Task item:
Only lines containing "brown" are wanted from the data below. Copy those lines.

Exercise data:
=== Begin Enclosure ===

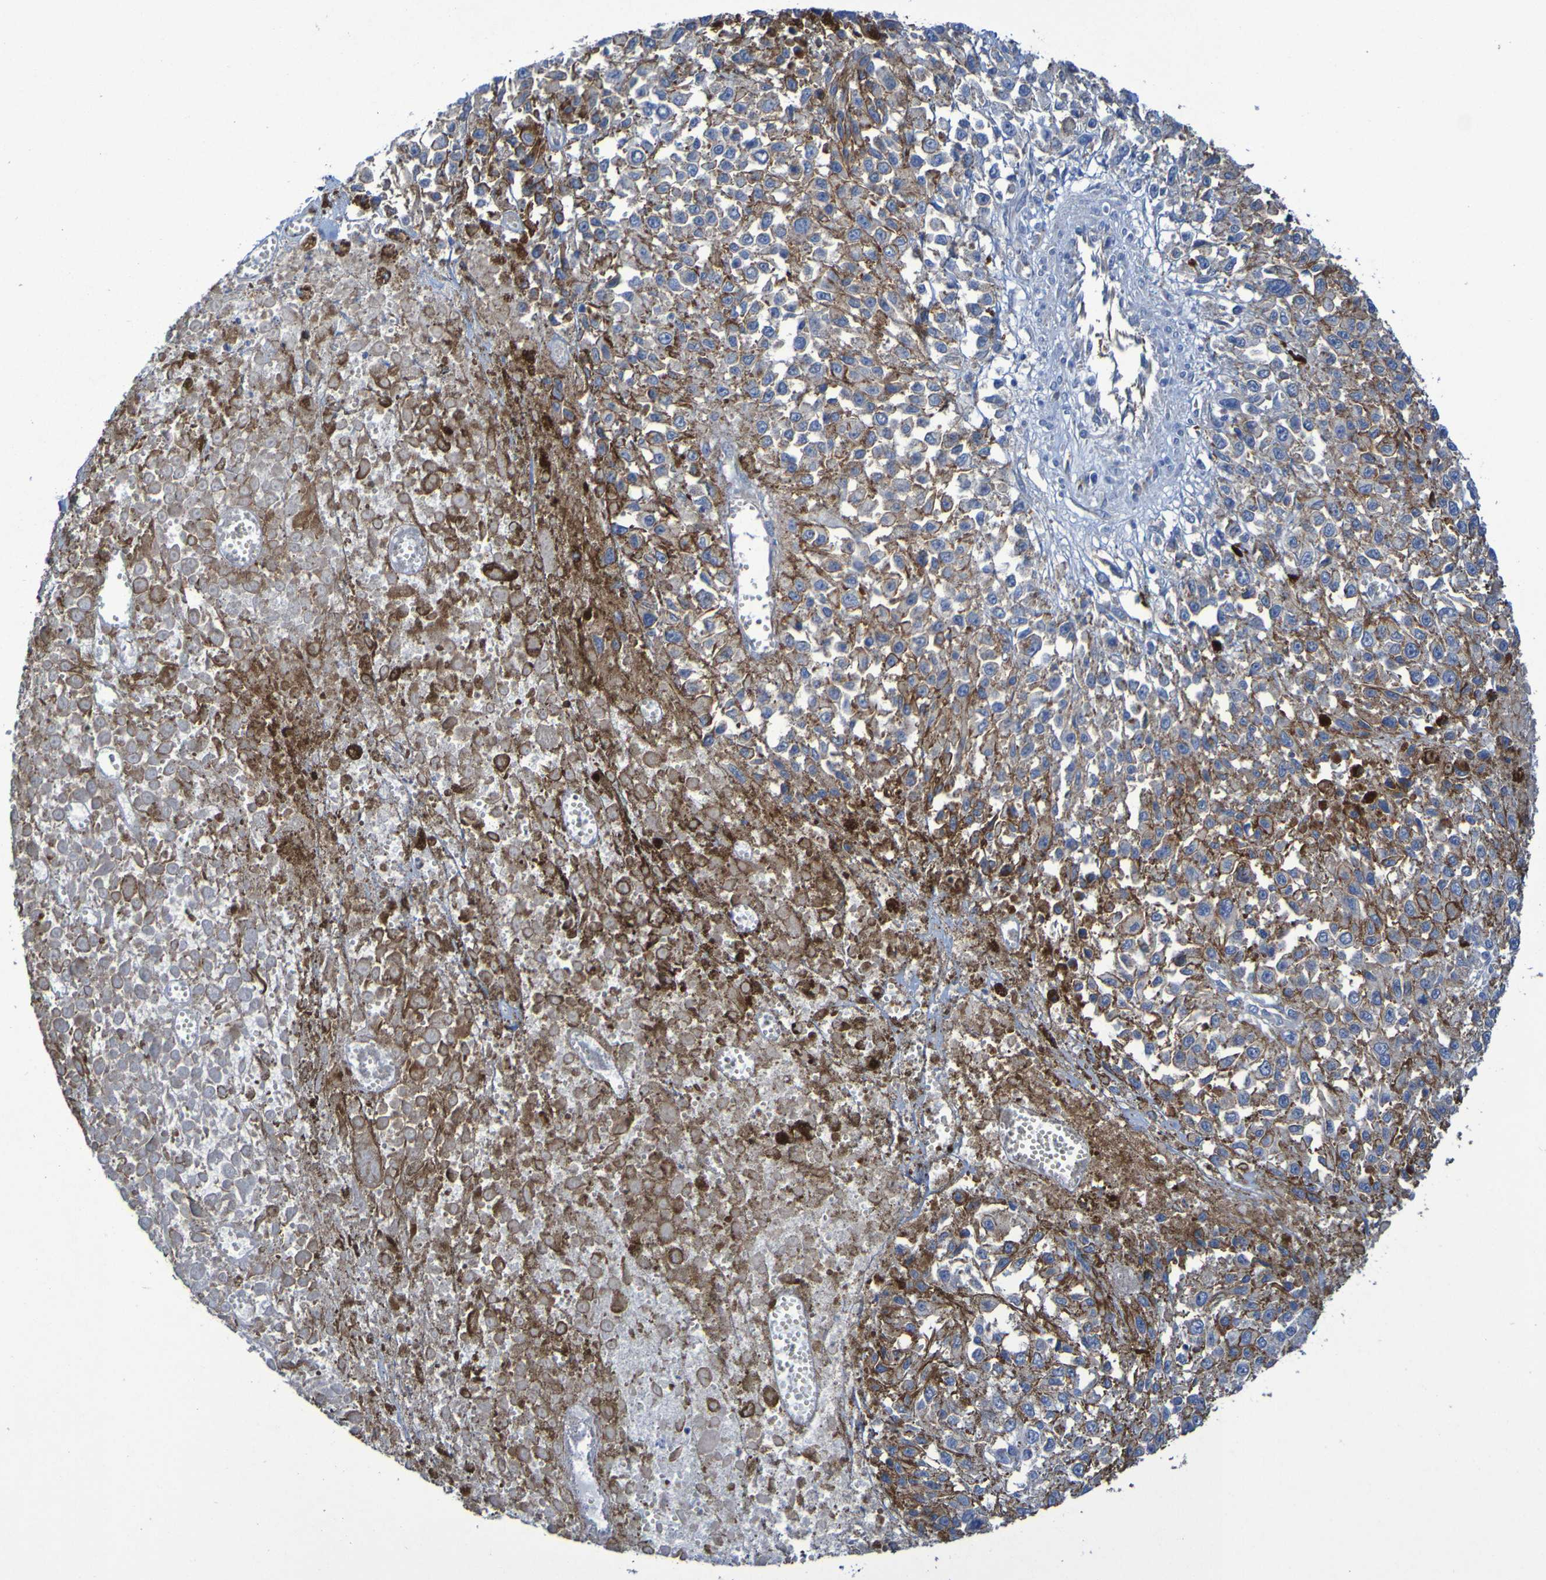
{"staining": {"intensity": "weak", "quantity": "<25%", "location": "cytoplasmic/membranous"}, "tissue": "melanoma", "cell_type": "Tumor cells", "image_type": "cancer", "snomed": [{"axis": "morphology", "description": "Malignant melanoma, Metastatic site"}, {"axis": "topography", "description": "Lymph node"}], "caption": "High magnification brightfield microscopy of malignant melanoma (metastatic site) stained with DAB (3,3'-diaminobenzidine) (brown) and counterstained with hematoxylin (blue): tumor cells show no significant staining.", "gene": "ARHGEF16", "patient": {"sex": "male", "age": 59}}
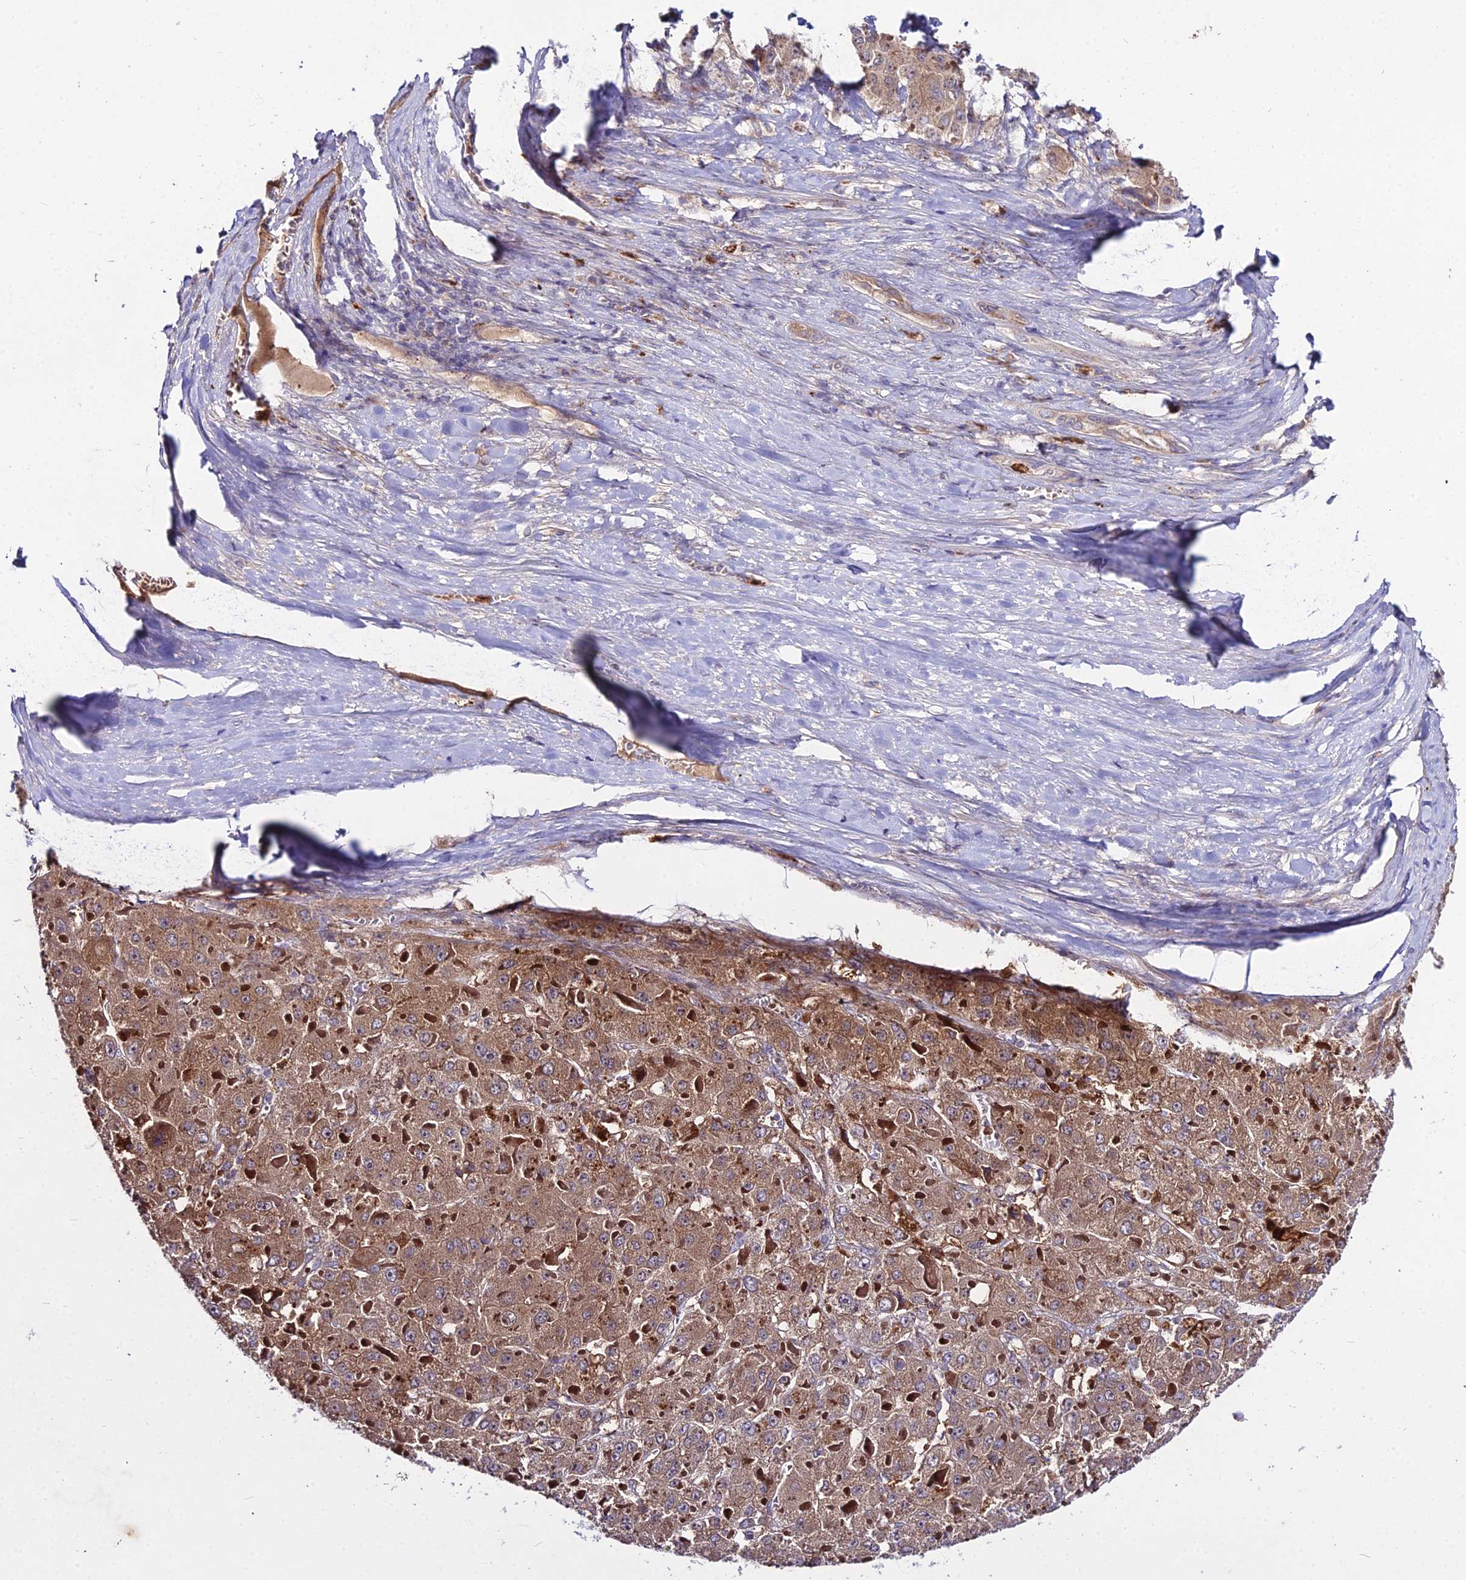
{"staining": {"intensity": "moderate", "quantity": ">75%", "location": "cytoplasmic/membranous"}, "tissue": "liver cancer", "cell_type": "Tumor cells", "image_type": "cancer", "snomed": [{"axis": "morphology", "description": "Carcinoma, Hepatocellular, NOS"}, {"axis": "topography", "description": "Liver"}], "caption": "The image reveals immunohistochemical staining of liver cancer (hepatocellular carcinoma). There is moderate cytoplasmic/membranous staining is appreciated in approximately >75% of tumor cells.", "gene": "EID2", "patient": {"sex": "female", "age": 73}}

=== End Enclosure ===
=== Begin Enclosure ===

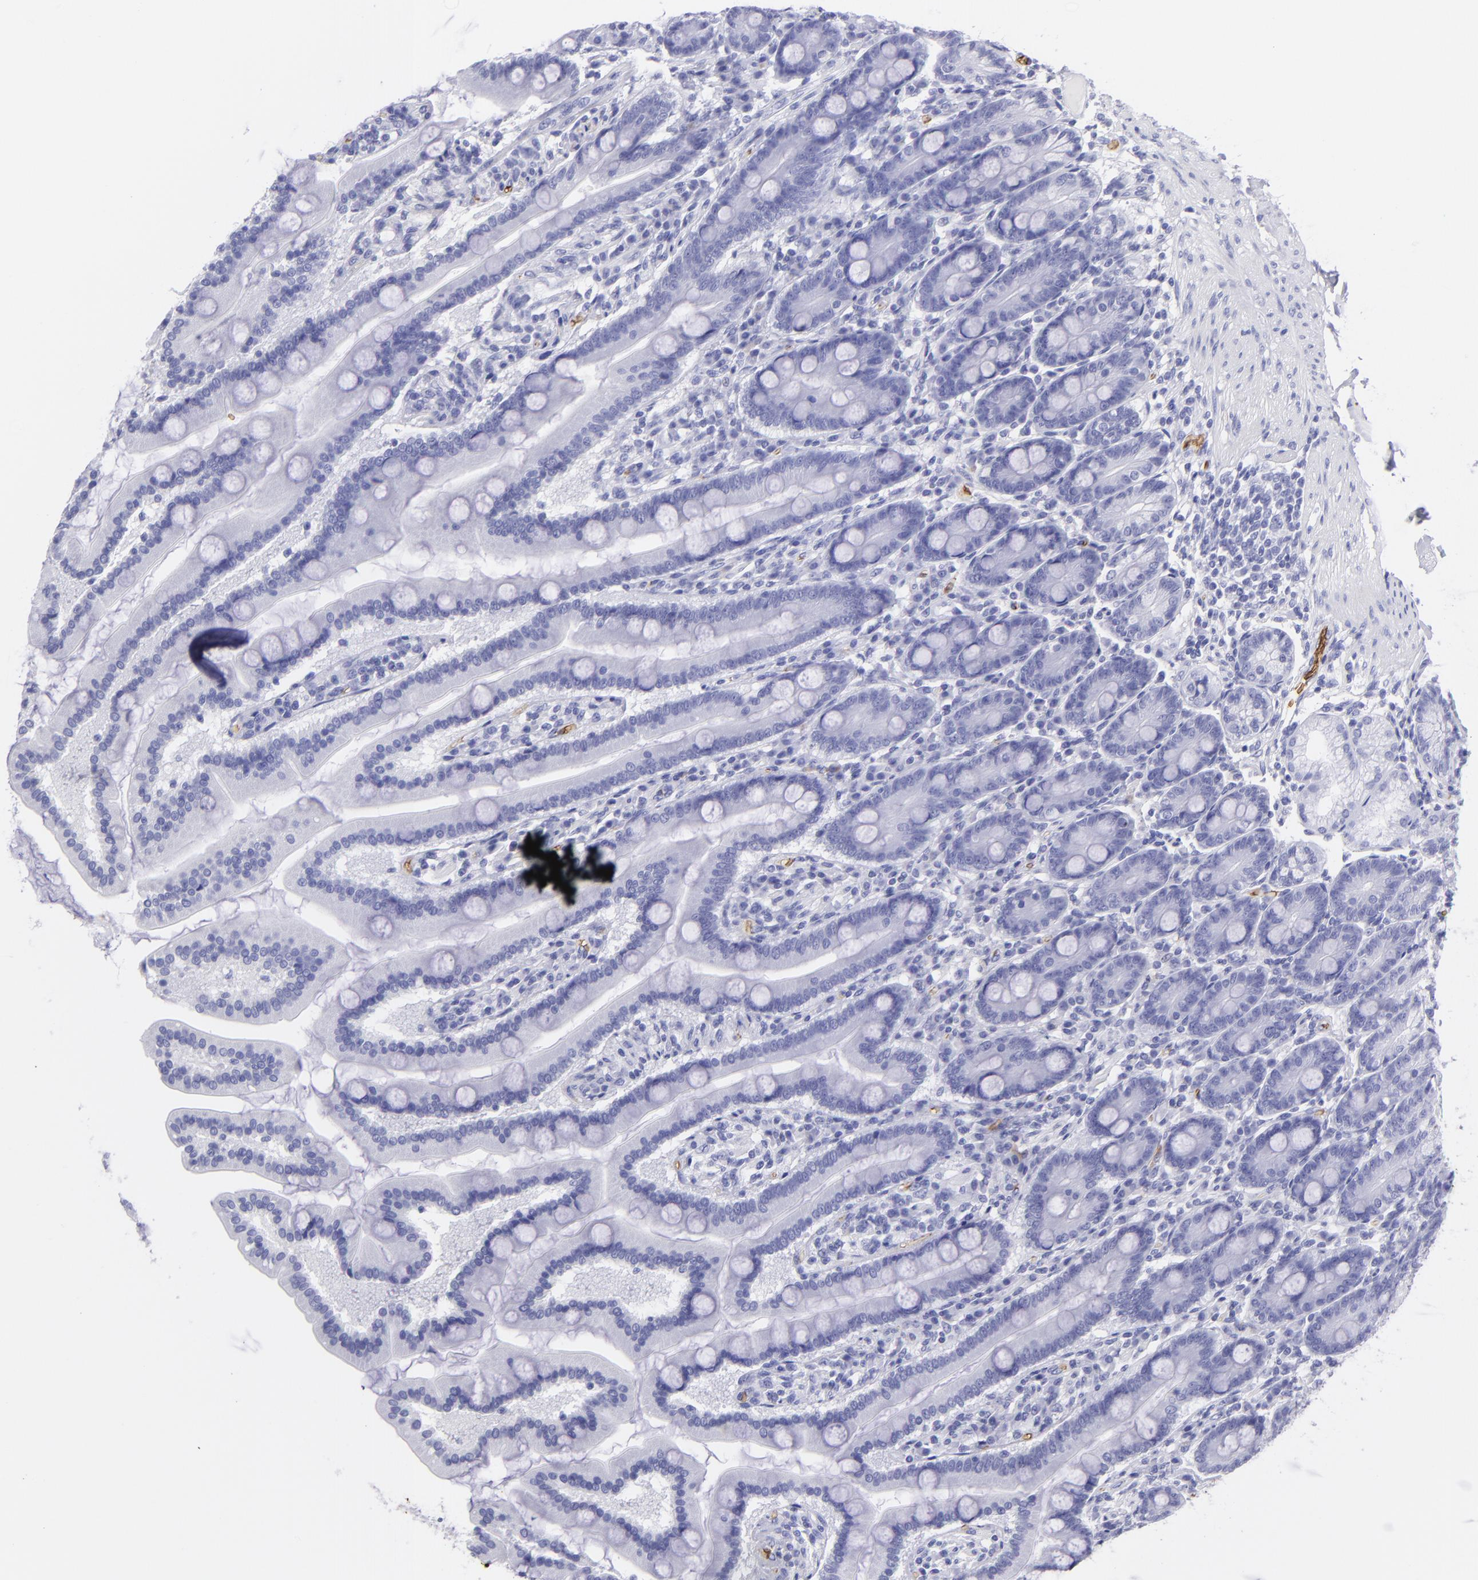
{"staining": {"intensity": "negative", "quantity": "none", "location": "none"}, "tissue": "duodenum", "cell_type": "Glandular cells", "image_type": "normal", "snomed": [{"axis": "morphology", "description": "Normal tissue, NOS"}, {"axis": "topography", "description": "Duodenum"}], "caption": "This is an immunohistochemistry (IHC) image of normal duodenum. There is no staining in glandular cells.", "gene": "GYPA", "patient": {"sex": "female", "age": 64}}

=== End Enclosure ===
=== Begin Enclosure ===

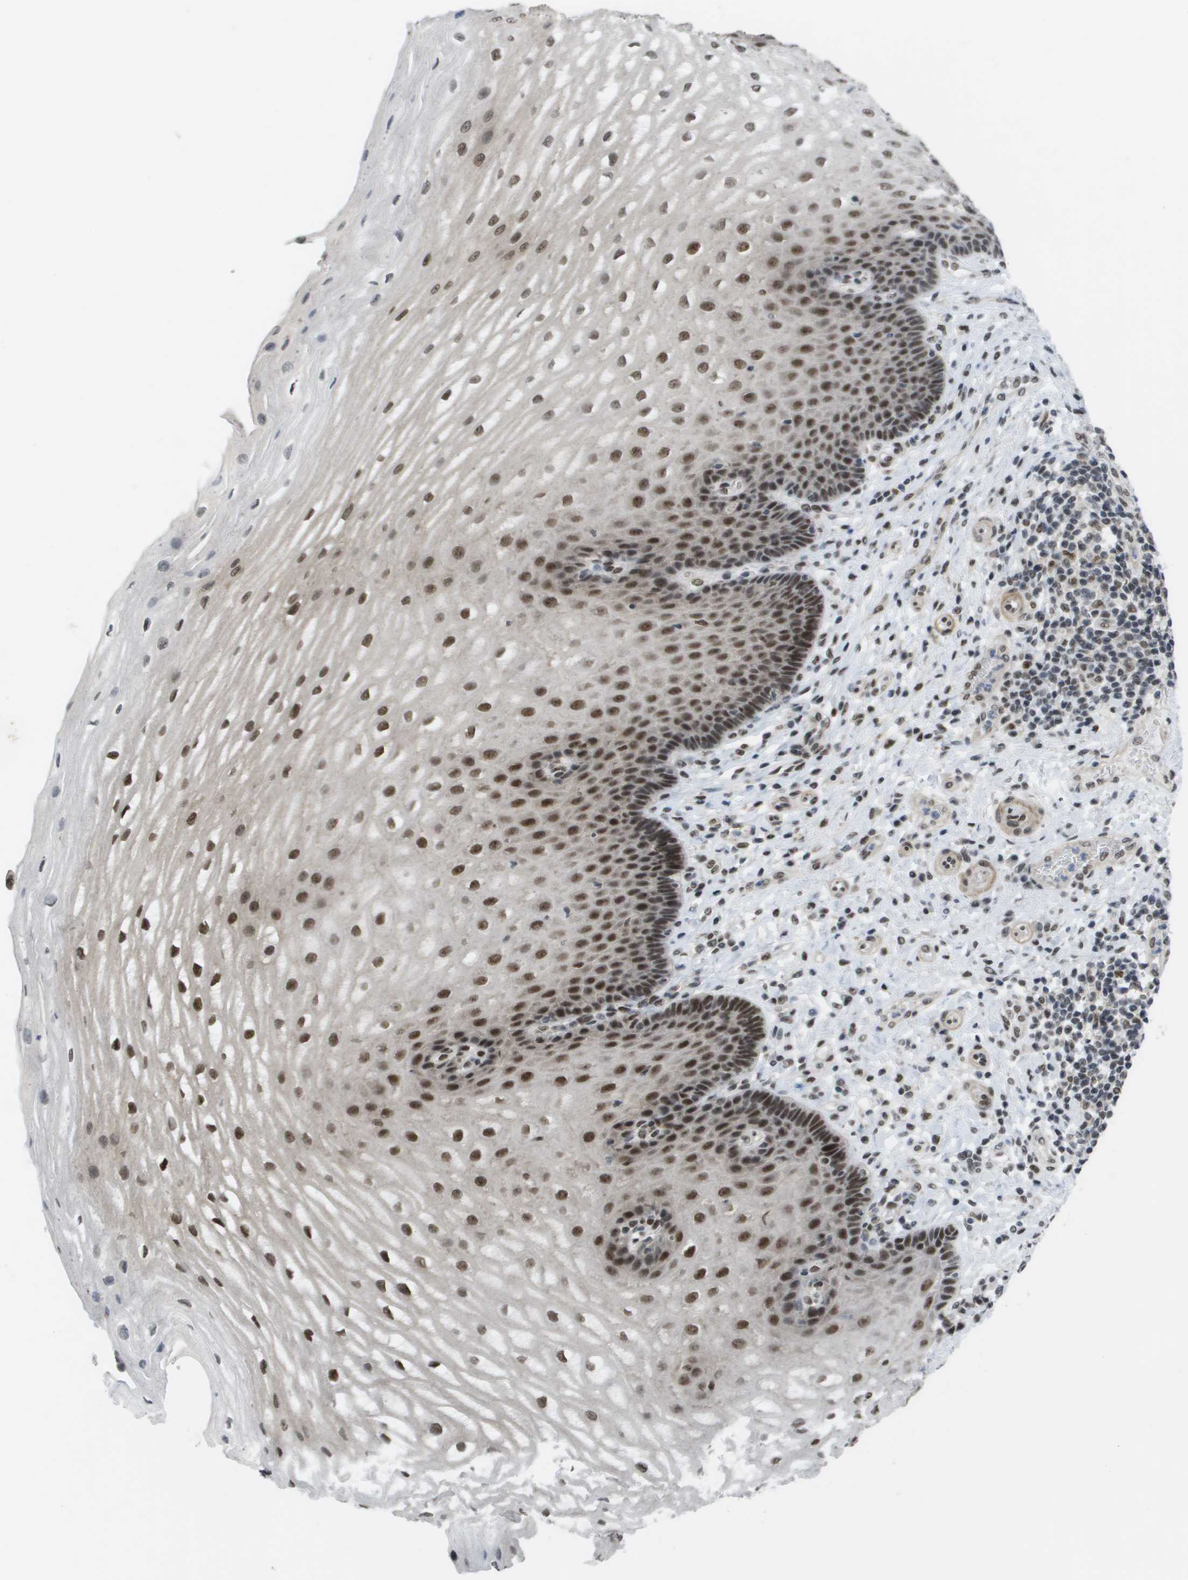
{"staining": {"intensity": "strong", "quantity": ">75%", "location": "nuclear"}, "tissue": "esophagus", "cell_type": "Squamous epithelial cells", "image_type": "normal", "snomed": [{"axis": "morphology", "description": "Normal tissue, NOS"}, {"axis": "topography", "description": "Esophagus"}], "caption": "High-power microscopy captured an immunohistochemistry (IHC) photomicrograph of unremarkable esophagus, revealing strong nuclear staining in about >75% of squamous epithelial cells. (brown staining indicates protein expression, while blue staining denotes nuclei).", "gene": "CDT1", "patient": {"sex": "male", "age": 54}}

=== End Enclosure ===

Your response:
{"staining": {"intensity": "weak", "quantity": "<25%", "location": "cytoplasmic/membranous"}, "tissue": "melanoma", "cell_type": "Tumor cells", "image_type": "cancer", "snomed": [{"axis": "morphology", "description": "Malignant melanoma, Metastatic site"}, {"axis": "topography", "description": "Lymph node"}], "caption": "High magnification brightfield microscopy of malignant melanoma (metastatic site) stained with DAB (3,3'-diaminobenzidine) (brown) and counterstained with hematoxylin (blue): tumor cells show no significant staining.", "gene": "ARHGEF16", "patient": {"sex": "male", "age": 59}}
{"staining": {"intensity": "strong", "quantity": ">75%", "location": "nuclear"}, "tissue": "esophagus", "cell_type": "Squamous epithelial cells", "image_type": "normal", "snomed": [{"axis": "morphology", "description": "Normal tissue, NOS"}, {"axis": "topography", "description": "Esophagus"}], "caption": "High-power microscopy captured an immunohistochemistry (IHC) photomicrograph of unremarkable esophagus, revealing strong nuclear staining in about >75% of squamous epithelial cells. (brown staining indicates protein expression, while blue staining denotes nuclei).", "gene": "CDT1", "patient": {"sex": "male", "age": 54}}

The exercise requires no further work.